======== Input data

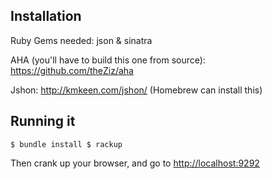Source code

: Installation
------------

Ruby Gems needed: json & sinatra

AHA (you'll have to build this one from source): https://github.com/theZiz/aha

Jshon: http://kmkeen.com/jshon/ (Homebrew can install this)

Running it
----------

``
$ bundle install
$ rackup
``

Then crank up your browser, and go to [http://localhost:9292](http://localhost:9292)
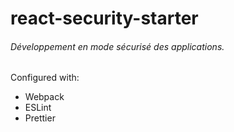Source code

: # react-security-starter
###### Développement en mode sécurisé des applications.

Configured with:
- Webpack
- ESLint
- Prettier
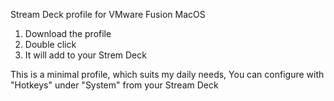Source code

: Stream Deck profile for VMware Fusion MacOS

1. Download the profile
2. Double click
3. It will add to your Strem Deck

This is a minimal profile, which suits my daily needs, You can configure with "Hotkeys" under "System" from your Stream Deck 
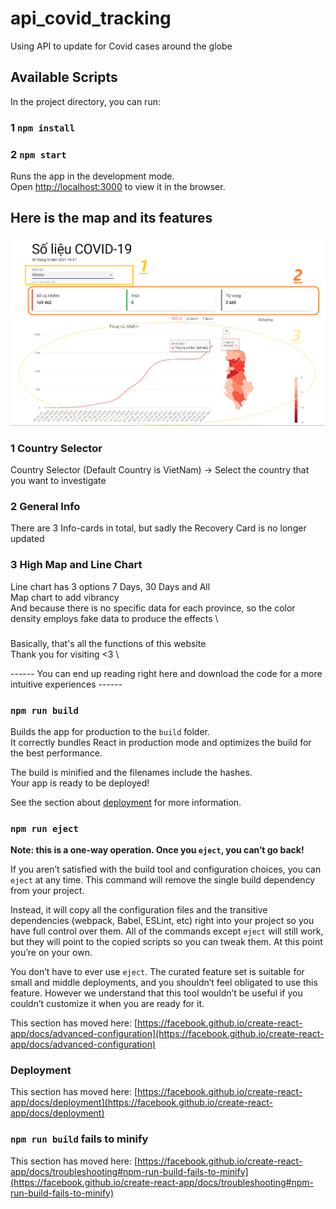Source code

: # api_covid_tracking

Using API to update for Covid cases around the globe

## Available Scripts

In the project directory, you can run:

### 1 `npm install`

### 2 `npm start`

Runs the app in the development mode.\
Open [http://localhost:3000](http://localhost:3000) to view it in the browser.

## Here is the map and its features

![image info](./covid-tracking/public/img/Map.png)

### 1 Country Selector

Country Selector (Default Country is VietNam) -> Select the country that you want to investigate

### 2 General Info

There are 3 Info-cards in total, but sadly the Recovery Card is no longer updated

### 3 High Map and Line Chart

Line chart has 3 options 7 Days, 30 Days and All \
Map chart to add vibrancy \
And because there is no specific data for each province, so the color density employs fake data to produce the effects \

###

Basically, that's all the functions of this website\
Thank you for visiting <3 \

------ You can end up reading right here and download the code for a more intuitive experiences ------



### `npm run build`

Builds the app for production to the `build` folder.\
It correctly bundles React in production mode and optimizes the build for the best performance.

The build is minified and the filenames include the hashes.\
Your app is ready to be deployed!

See the section about [deployment](https://facebook.github.io/create-react-app/docs/deployment) for more information.

### `npm run eject`

**Note: this is a one-way operation. Once you `eject`, you can’t go back!**

If you aren’t satisfied with the build tool and configuration choices, you can `eject` at any time. This command will remove the single build dependency from your project.

Instead, it will copy all the configuration files and the transitive dependencies (webpack, Babel, ESLint, etc) right into your project so you have full control over them. All of the commands except `eject` will still work, but they will point to the copied scripts so you can tweak them. At this point you’re on your own.

You don’t have to ever use `eject`. The curated feature set is suitable for small and middle deployments, and you shouldn’t feel obligated to use this feature. However we understand that this tool wouldn’t be useful if you couldn’t customize it when you are ready for it.

This section has moved here: [https://facebook.github.io/create-react-app/docs/advanced-configuration](https://facebook.github.io/create-react-app/docs/advanced-configuration)

### Deployment

This section has moved here: [https://facebook.github.io/create-react-app/docs/deployment](https://facebook.github.io/create-react-app/docs/deployment)

### `npm run build` fails to minify

This section has moved here: [https://facebook.github.io/create-react-app/docs/troubleshooting#npm-run-build-fails-to-minify](https://facebook.github.io/create-react-app/docs/troubleshooting#npm-run-build-fails-to-minify)
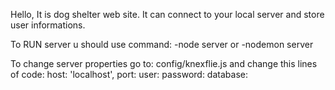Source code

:Hello,
It is dog shelter web site. 
It can connect to your local server and store user informations.

To RUN server u should use command:
-node server
or
-nodemon server

To change server properties go to: config/knexflie.js and change this lines of code:
    host: 'localhost',
    port: 
    user: 
    password: 
    database: 
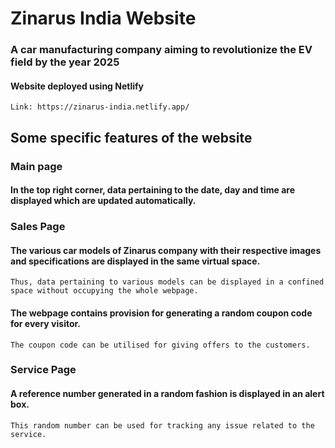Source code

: # Zinarus India Website
### A car manufacturing company aiming to revolutionize the EV field by the year 2025 <br>
#### Website deployed using Netlify
    Link: https://zinarus-india.netlify.app/
## Some specific features of the website
### Main page
#### In the top right corner, data pertaining to the date, day and time are displayed which are updated automatically.

### Sales Page
#### The various car models of Zinarus company with their respective images and specifications are displayed in the same virtual space.
    Thus, data pertaining to various models can be displayed in a confined space without occupying the whole webpage.
#### The webpage contains provision for generating a random coupon code for every visitor.
    The coupon code can be utilised for giving offers to the customers.

### Service Page
#### A reference number generated in a random fashion is displayed in an alert box.
    This random number can be used for tracking any issue related to the service.
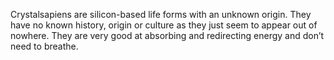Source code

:Crystalsapiens are silicon-based life forms with an unknown origin. They have no known history, origin or culture as they just seem to appear out of nowhere. They are very good at absorbing and redirecting energy and don’t need to breathe.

================

_Your goal_. Pick out every line in the items above that contains the string "localhost", and copy each one.

_Exercise answer_.
Then crank up your browser, and go to [http://localhost:9292](http://localhost:9292)
Open [http://localhost:3000](http://localhost:3000) to view it in the browser.
    host: 'localhost',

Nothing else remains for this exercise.